According to Bontty, the term Coptic refers to the largest Christian minority in modern Egypt. Coptic comes from the final stage of the ancient Egyptian language, which was spoken from about 3200, B.C. to about the thirteenth century, A.D.
The two-day conference was sponsored by the St. Shenouda the Archmandrite Coptic Society and the Department of Near Eastern Languages and Cultures at UCLA.
Bontty said, "This annual event is open to the general public and gives scholars the opportunity to present the latest research on St. Shenouda, an Egyptian monk and monastic leader who lived from 345 to 465 who has been falsely characterized by some as a harsh, violent, and not particularly intellectually sophisticated individual."
Bontty continued, "Shenouda was fluent in Coptic and Greek and was acquainted with the works of Aristotle and Aristophanes."
"He also led a community of male and female monks from 385 to 465…"He wrote prolifically, producing numerous sermons, letters, treatises and monastic rules, which are among the most important written sources for the study of the history, economy and religion of Late Antique Egyptian society."
Bontty suggests that characters such as St.

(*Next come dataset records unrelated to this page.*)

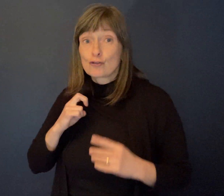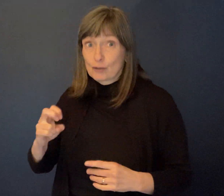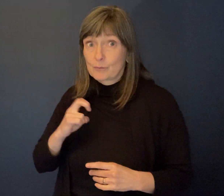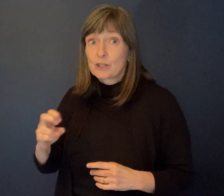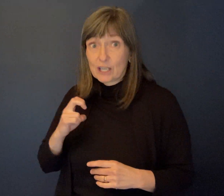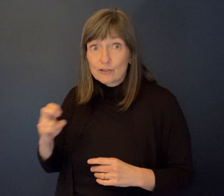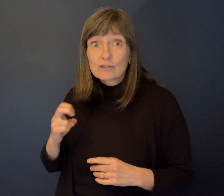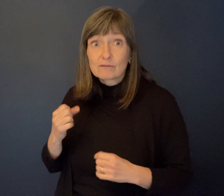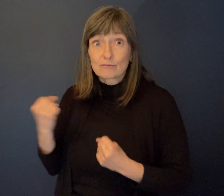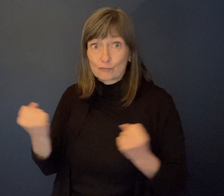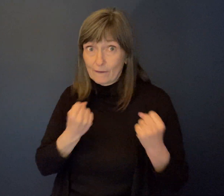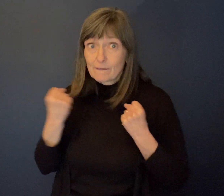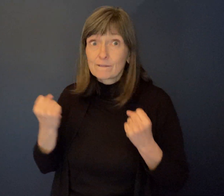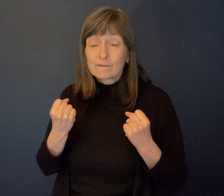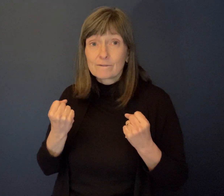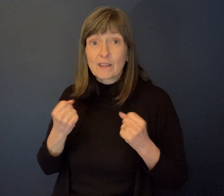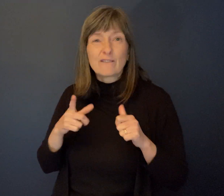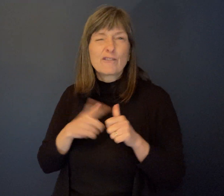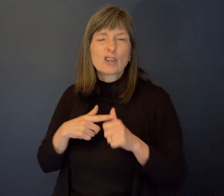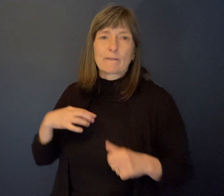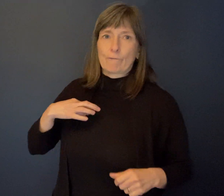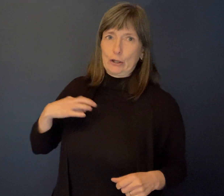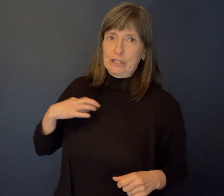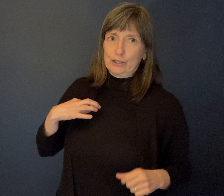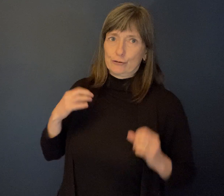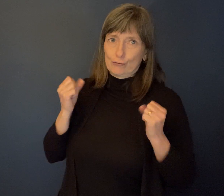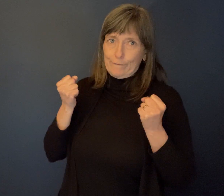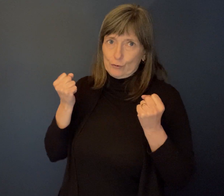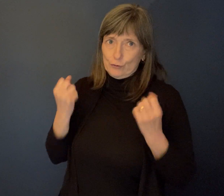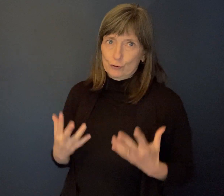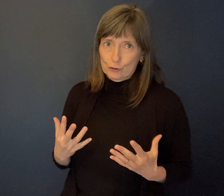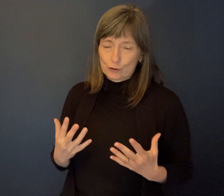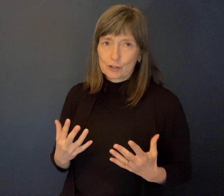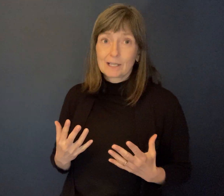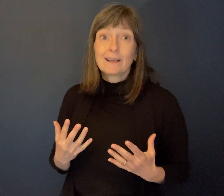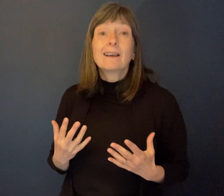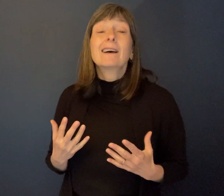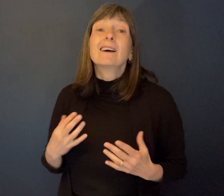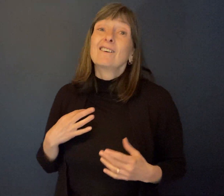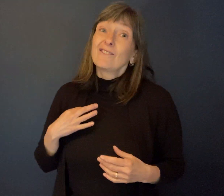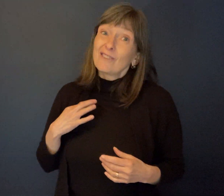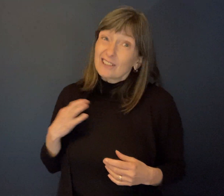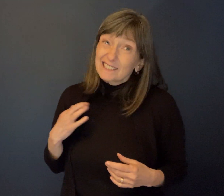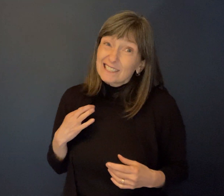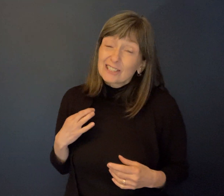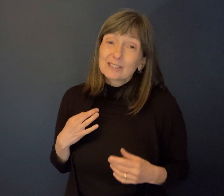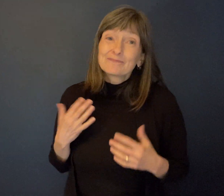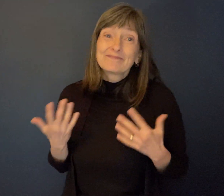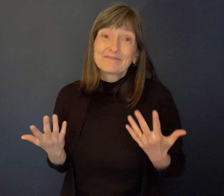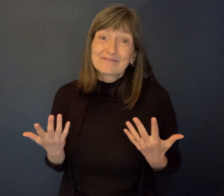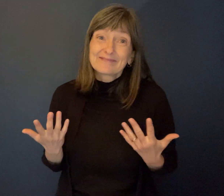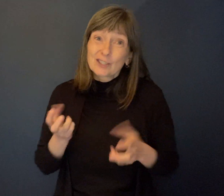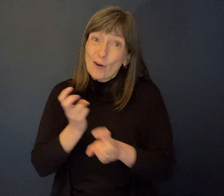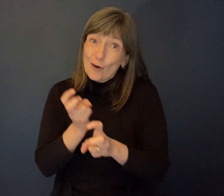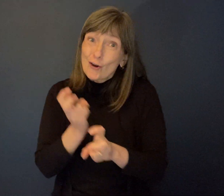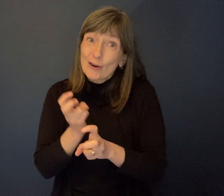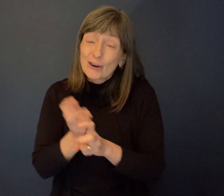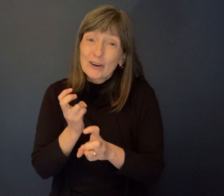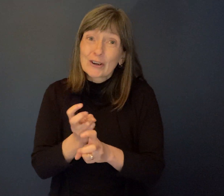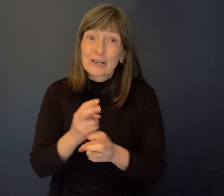beginning, it was on a volunteer basis. Now, volunteer basis is pretty challenging because you're looking at drivers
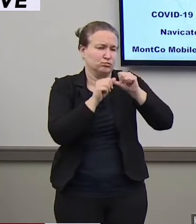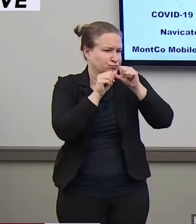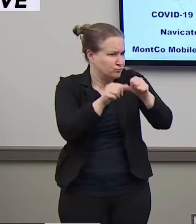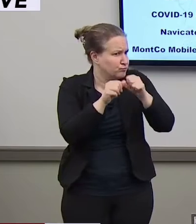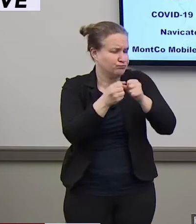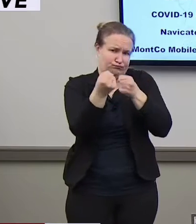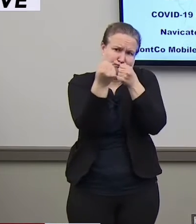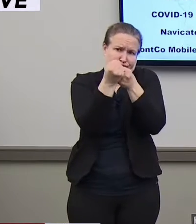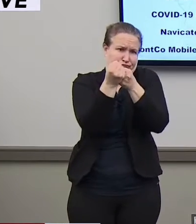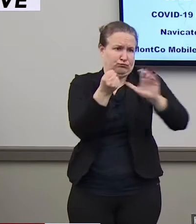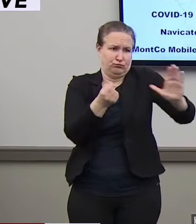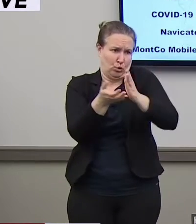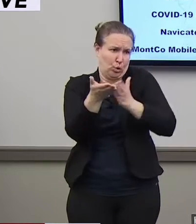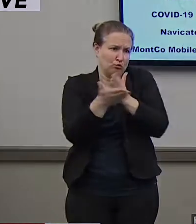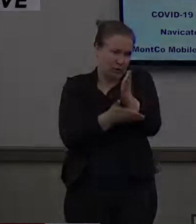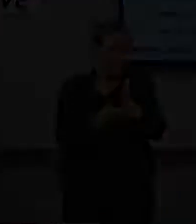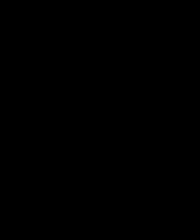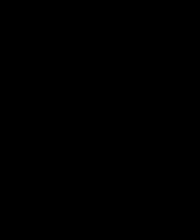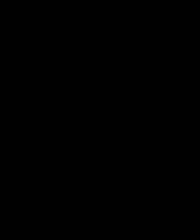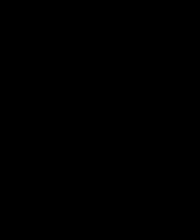to be a champion of your right to bear arms.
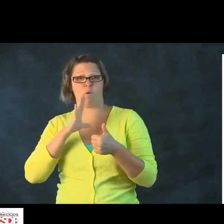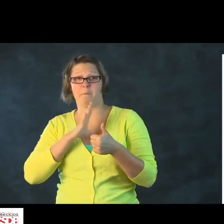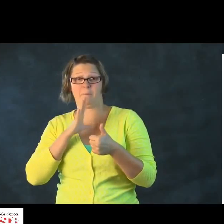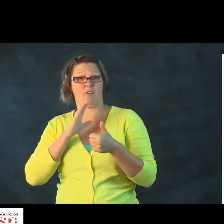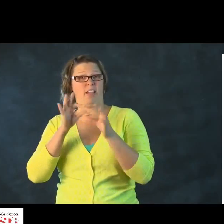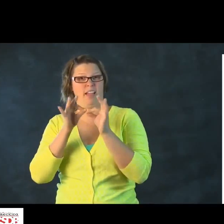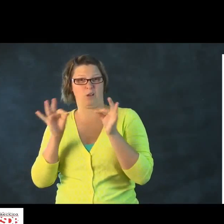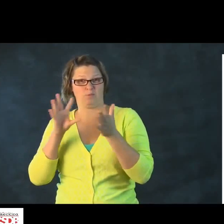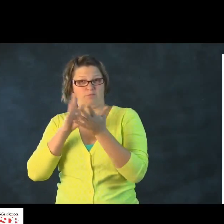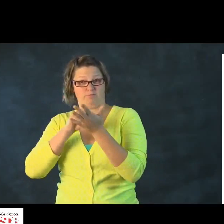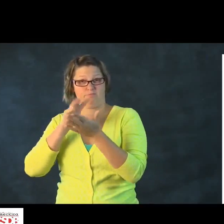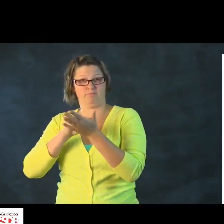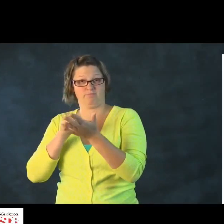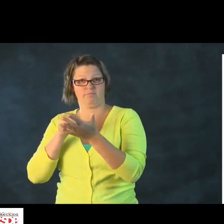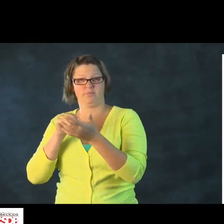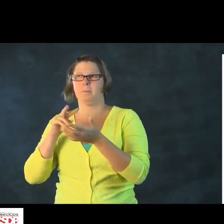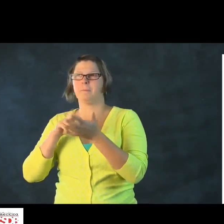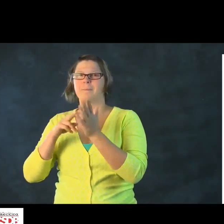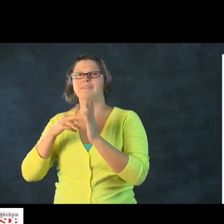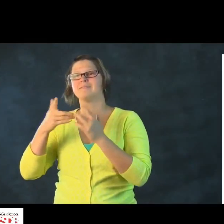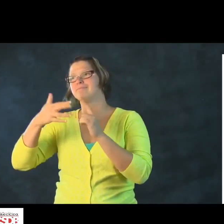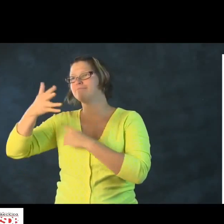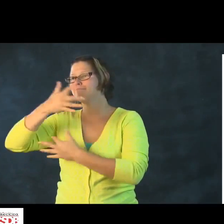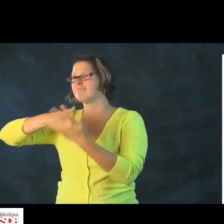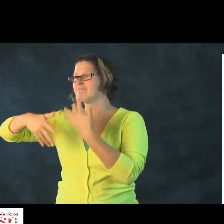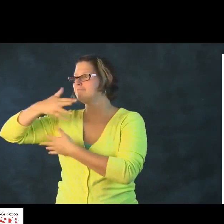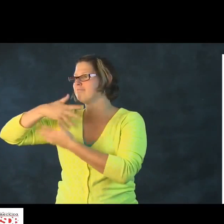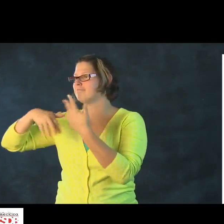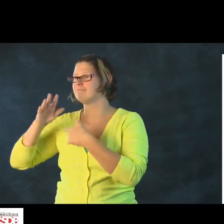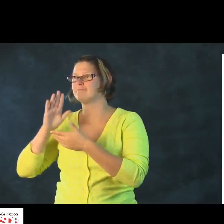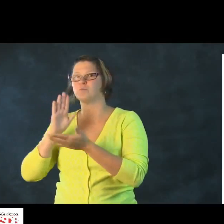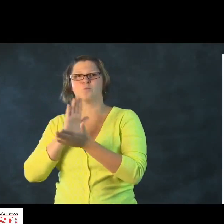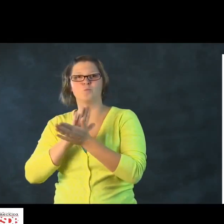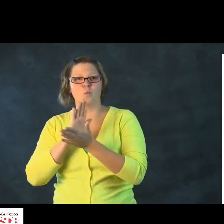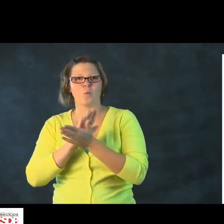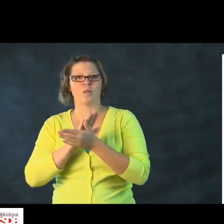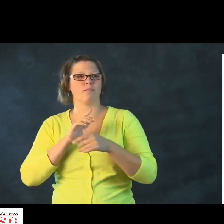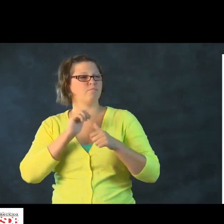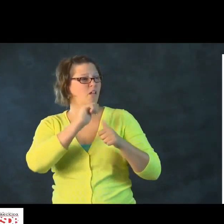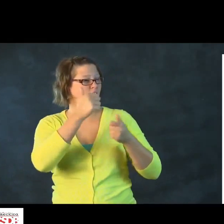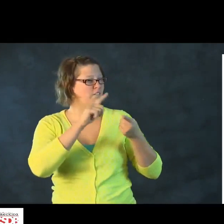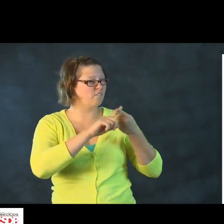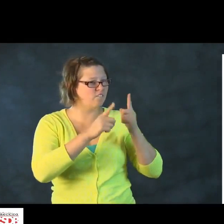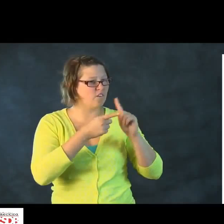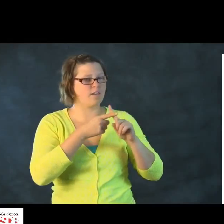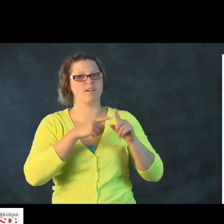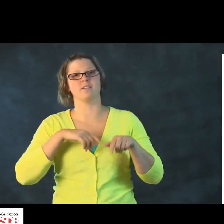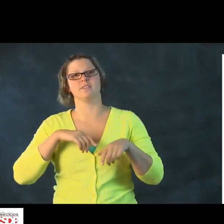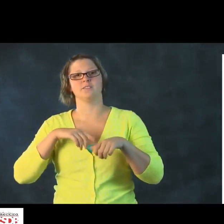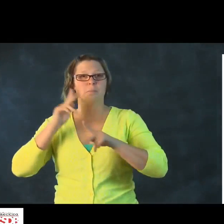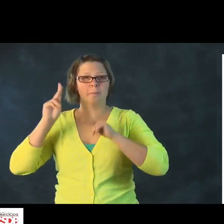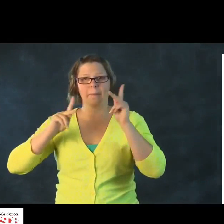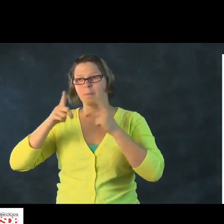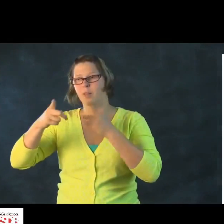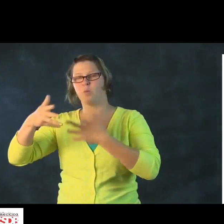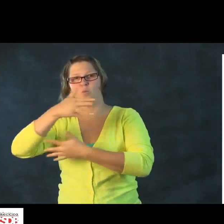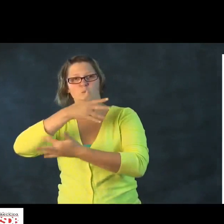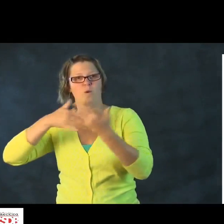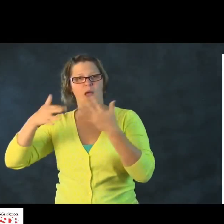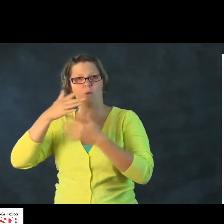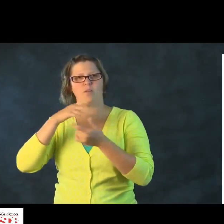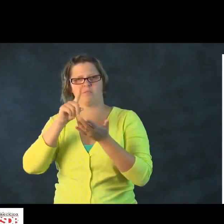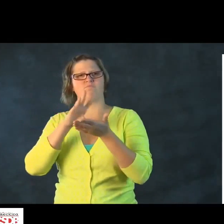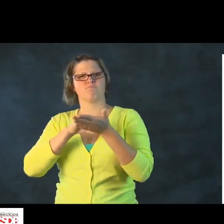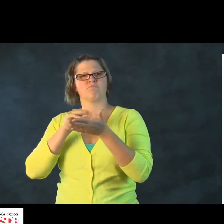it's done informally. This means it's learned through socialization, through school, with your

Shenouda and his struggles versus his enemies help keep students engaged, and doing research and participating in conferences, keeps her up-to-date with recent scholarship in their fields and allows them present these discoveries in history courses.
Bontty received her bachelor’s degree in Ancient Near Eastern Civilizations, her master’s degree in Near Eastern Languages and Cultures, and her doctorate in Near Eastern Languages and Cultures with a specialization in Egyptology, all from UCLA. She also took courses in Coptic language at UCLA and in Germany, which triggered her interest in the history of monasticism and St. Shenouda.
"Although my area of expertise is highly specialized (ancient Egyptian hieroglyphs and Coptic languages,) I bring as much of it as I can into the history classroom," says Bontty.
Bontty added that she looks forward to sharing information on Coptic and pharaonic Egypt with ULM students, local schoolteachers, enthusiasts or anyone one else interested in these topics.